|
|
|
|
|
by owlmanatt
4406 days ago
|
|
Yes, exactly. The other half of the article feels exactly the same: "PBS decided to kill the show, so LeVar is obviously wrong for wanting to continue anyway". It doesn't present an argument that teaching language is more important than creating a desire to consume books; it just appeals to PBS's authority. But aside from the article's shortcomings, I do agree with their sentiment. You typically see Kickstarter pages explain what they need the money for in some level of detail -- who would want to give strangers money otherwise? The idea of promoting literature to children is great, but that's just a mission statement. The entire pitch is frustratingly unspecific about what exactly they're making with their million dollars.

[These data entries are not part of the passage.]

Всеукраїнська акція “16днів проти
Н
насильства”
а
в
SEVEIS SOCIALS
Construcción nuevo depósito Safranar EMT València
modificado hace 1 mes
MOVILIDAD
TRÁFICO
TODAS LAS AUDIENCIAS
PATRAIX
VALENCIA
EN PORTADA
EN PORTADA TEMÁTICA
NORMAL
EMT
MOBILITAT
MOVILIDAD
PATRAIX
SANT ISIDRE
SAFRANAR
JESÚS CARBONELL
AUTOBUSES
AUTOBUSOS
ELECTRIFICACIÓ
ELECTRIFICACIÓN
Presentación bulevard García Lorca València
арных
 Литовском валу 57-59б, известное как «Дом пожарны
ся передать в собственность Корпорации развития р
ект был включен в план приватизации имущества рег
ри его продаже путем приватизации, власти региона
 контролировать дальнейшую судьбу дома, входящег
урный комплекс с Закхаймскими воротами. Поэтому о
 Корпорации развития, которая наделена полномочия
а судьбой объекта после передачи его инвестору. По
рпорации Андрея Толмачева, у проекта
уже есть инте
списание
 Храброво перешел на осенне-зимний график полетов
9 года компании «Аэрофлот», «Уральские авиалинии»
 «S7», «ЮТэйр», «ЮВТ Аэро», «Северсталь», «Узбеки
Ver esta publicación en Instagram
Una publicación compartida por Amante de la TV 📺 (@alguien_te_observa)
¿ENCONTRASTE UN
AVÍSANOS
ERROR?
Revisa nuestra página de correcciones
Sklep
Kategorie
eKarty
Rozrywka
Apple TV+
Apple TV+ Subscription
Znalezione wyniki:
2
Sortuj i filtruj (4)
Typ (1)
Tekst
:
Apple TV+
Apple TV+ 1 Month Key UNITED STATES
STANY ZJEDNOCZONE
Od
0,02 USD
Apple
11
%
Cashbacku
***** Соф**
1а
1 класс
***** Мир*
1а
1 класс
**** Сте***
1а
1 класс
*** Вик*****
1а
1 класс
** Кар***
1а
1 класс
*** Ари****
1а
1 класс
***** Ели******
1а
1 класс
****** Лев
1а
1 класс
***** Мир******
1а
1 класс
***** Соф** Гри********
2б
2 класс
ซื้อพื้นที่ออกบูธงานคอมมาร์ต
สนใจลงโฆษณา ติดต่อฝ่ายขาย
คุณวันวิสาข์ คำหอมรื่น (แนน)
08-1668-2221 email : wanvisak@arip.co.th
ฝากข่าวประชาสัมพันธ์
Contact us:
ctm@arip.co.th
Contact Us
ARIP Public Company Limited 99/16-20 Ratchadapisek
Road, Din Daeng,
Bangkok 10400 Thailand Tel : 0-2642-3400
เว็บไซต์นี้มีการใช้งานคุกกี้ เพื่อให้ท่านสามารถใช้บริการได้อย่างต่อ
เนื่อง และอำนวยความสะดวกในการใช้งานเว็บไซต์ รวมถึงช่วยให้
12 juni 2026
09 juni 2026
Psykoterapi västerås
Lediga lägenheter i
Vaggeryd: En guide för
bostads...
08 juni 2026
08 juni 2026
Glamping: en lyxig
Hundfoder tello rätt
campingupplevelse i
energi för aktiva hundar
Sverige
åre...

I can take some pretty good guesses, but why should backers need to guess at that? |
|
But when the history of this day and age is written, we're going to look back at Kickstarter as a candle in the darkness -- right now it's one of the very few ways in which "new media" is grappling seriously with the idea of figuring out how to get consumers pay content producers for content they want, rather than requiring content producers to figure out how to turn their creative endeavor into a convenient medium for advertising. The way some people want to throw it under the bus just because people are actually using it to make money rather than keeping it "pure" for the starving artist annoys me. I want people to make money off Kickstarter. I want more and more content to be made because it's what consumers want, not because it's how advertisers can reach consumers.